Cari tedeschi, purtroppo siete più ricchi voi
Economia

Cari tedeschi, purtroppo siete più ricchi voi

In Germania, ormai, è un nuovo luogo comune: cosa vogliono questi italiani che sono più ricchi di noi? La danza è stata aperta dalla Banca centrale europa, con tanto di grafici e tabelle che ci mettono in difficoltà. Perché da …Leggi tutto

In Germania, ormai, è un nuovo luogo comune: cosa vogliono questi italiani che sono più ricchi di noi? La danza è stata aperta dalla Banca centrale europa, con tanto di grafici e tabelle che ci mettono in difficoltà. Perché da una parte dimostrano che non siamo poi così straccioni come a lungo eravamo stati dipinti (e ciò è motivo d’orgoglio). Dall’altra forniscono l’alibi per un nuovo attacco ben più velenoso il cui messaggio è tranchant: visto che potete farlo, pagherete caro pagherete tutto.

E’ vero che la nostra ricchezza patrimoniale, sia quella immobiliare sia quella finanziaria, è superiore a quella dei tedeschi. Ma attenzione, questa è una fotografia statica e parziale. E’ il dagherrotipo del passato. Nel corso degli anni e con la involuzione della crisi, le cose sono cambiate molto rapidamente. Diciamo che la Bce avrebbe più ragione se fossimo ancora nel 2007. Anzi, fino al 2009, perché lo scoppio della bolla immobiliare ha colpito la Germania più dell’Italia. Poi, però, è arrivata la guerra dello spread, cioè la crisi dei debiti sovrani, mentre l’economia tedesca scattava in avanti come una molla, facendo registrare due anni di crescita molto forte. Al contrario, l’Italia si avvitava nella spirale che nell’autunno del 2011 l’ha portata sull’orlo del crac. Non bisogna mai dimenticare che c’era denaro liquido solo per pochi giorni.

Come stanno oggi le cose? Ebbene, se calcoliamo la ricchezza non tanto ai valori storici, ma a quelli di mercato (mark-to-market) la situazione è, purtroppo, molto diversa. I prezzi degli immobili sono scesi di almeno il 30%, ma soprattutto s’è inaridito il mercato. C’è paura, c’è sfiducia, la gente segue un comportamento razionalmente cautelativo. Dunque, chi volesse vendere, oggi, non solo dovrebbe accettare un taglio del patrimonio, ma non troverebbe acquirenti.

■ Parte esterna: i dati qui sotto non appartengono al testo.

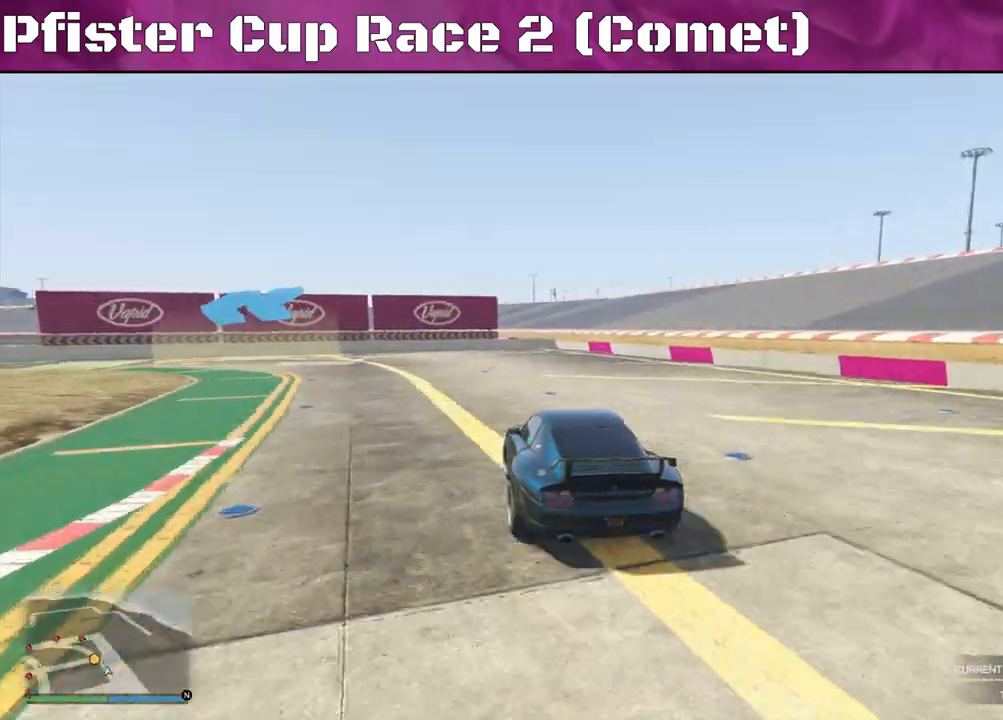
{"buttons": [], "left_stick": "left", "right_stick": "down-left", "events": [[67, "R2", "up"], [100, "right_stick", "down-left"]]}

Un problema esiste anche per la ricchezza mobile. La borsa è ai minimi (mentre in Germania si è ripresa), i buoni del tesoro a medio-lungo termine valgono 20 se non 30 punti in meno. E per loro il mercato secondario non è affatto ricettivo. Al contrario, il Bund, il titolo decennale del governo  tedesco, è diventato una sorta di bene rifugio, ben più dell’oro: tutti lo comprano anche se i suoi rendimenti sono vicini a zero, per mettere al riparo i propri risparmi. Ciò significa che c’è un continuo e consistente afflusso di capitali, anche dagli altri paesi della zona euro, il che aumenta i divari reali all’interno del mercato unico e mette in discussione la tenuta dell’unione monetaria.

Tutto questo mentre la recessione sta riducendo i redditi, quindi sempre più c’è bisogno di intaccare i risparmi accumulati dalla generazione precedente se non proprio di mangiarsi il capitale come succede per gli imprenditori in crisi (quelli seri, non quelli che hanno messo i quattrini nei paradisi fiscali).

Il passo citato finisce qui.